7. Jelaskan apa yang dimaksud dengan Hermenitika Matematika, dan berilah contohnya.
Marsigit (2015:180) mengungkapkan hermenitika merupakan teori menafsir yang dilandasi keyakinan bahwa adanya dunia tidak bergantung pada subjek diri. Sedangkan secara terminologi “hermeneutika” berasal dari istilah Yunani, dari kata kerja hermeneuein yang berarti “menafsirkan”, dan kata benda hermeneia yang berarti “interpretasi”.
Dari uraian di atas, dapat kita simpulkan bahwa hermenitika dapat dipahami sebagai istilah untuk menggambarkan proses menterjemahkan dan diterjemahkan.
Jadi hermenetika matematika merupakan proses menterjemahkan dan diterjemahkannya matematika,
Para ilmuwan matematika menterjemahkan matematika ke dalam simbol-simbol yang saat ini kita kenal dan kita pelajari. Dengan kata lain matematika diterjemahkan ke dalam bentuk simbol-simbol agar lebih mudah dipahami, sebab simbol merupakan bahasa universal.
8. Jelaskan apa yang dimaksud dengan Hermenitika Pendidikan Matematika, dan berilah contohnya.
Contoh :
Hermenitika pendidikan matematika adalah fenomena gunung es. Fenomena gunung es menterjemahkan realitasnya pendidikan matematika. Realitas pendidikan matematika diterjemahkan dengan pendekatan fenomena gunung es.
9. Jelaskan apa yang dimaksud dengan Phenomenologi Matematika, dan berilah contohnya.
Littlejohn (2003 : 184) menyatakan bahwa fenomenologi adalah studi tentang pengetahuan yang berasal dari kesadaran atau cara memahami suatu objek atau peristiwa dengan mengalaminya secara sadar.
Dari uraian diatas, fenomenologi matematika membahas tentang matematika sebagai pengetahuan yang berasal dari kesadaran / aktivitas yang disadari dan juga tentang pengalaman sewaktu melakukan matematika.
Contoh :
Pada awalnya untuk menghitung akar kuadrat, kita akan mencoba mengkuadratkan satu persatu dari bilangan. Misal untuk menghitung akar 81 kita akan mengkuadratkan 1,2,3 dst sampai menemukan bahwa 9x9=81, maka akar 81 adalah 9. Tetapi setelah memiliki pengalaman sewaktu melakukan matematika secara sadar kita akan mendapat pengetahuan baru tentang akar kuadrat.
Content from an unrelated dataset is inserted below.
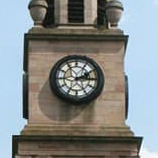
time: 2:14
Misal untuk menghitung akar 144 kita tidak akan lagi mencoba satu persatu melainkan kita sudah tahu bahwa ketika satuannya 4, maka yang memungkinkan adalah bilangan dengan satuan 2 atau 8, dan kita akan mencoba mengkuadratkan bilangan 2,8,12 sampai menemukan jawaban. Berulang seperti itu. Sampai pada akhitnya setelah kita memiliki pengalaman ber-matematika maka kita tidak perlu lagi mencoba-coba.
10. Jelaskan apa yang dimaksud dengan Phenomenologi Pendidikan Matematika, dan berilah contohnya.
Dari uraian diatas, fenomenologi pendidikan matematika membahas tentang pendidikan matematika sebagai pengetahuan yang berasal dari kesadaran / aktivitas yang disadari dan juga tentang pengalaman sewaktu melakukan pendidikan matematika.
Contoh :
Ketika siswa melakukan proses pendidikan matematika, mereka akan melakukan aktivitas untuk “menemukan jawaban”. Semakin sering siswa melalui proses pendidikan matematika, maka siswa semakin mendapatkan pengetahuan yang berasal dari pengalaman sewaktu melakukan pendidikan matematika. Pengetahuan tersebut adalah kemampuan siswa untuk mengkonstruk pemikirannya sendiri. Semakin siswa memiliki pengalaman dengan pendidikan matematika, maka semakin meningkat pula kemampuan siswa untuk mengkosntruk pemikiran/pengetahuannya.
Littlejohn, Stephen W. 2003. Theories of Human Communication. 7th edition. Belmont, USA : Thomson Learning Academic Resource Center.
Marsigit. 2008. Makalah seminar: Gerakan Reformasi Untuk Menggali dan Mengembangkan Nilai-Nilai Matematika Untuk Menggapai Kembali Nilai-Nilai Luhur Bangsa Menuju Standar Internasional Pendidikan. Yogyakarta: UNY. [Online]. Tersedia : www.staff.uny.ac.id diakses tanggal 13 Januari 2016
Marsigit. 2015. Filsafat Matematika dan Praksis Pendidikan Matemattika. Yogyakarta : UNY Press.
Surajiyo. 2008. Ilmu Filsafat Suatu Pengantar. Jakarta : Bumi Aksara.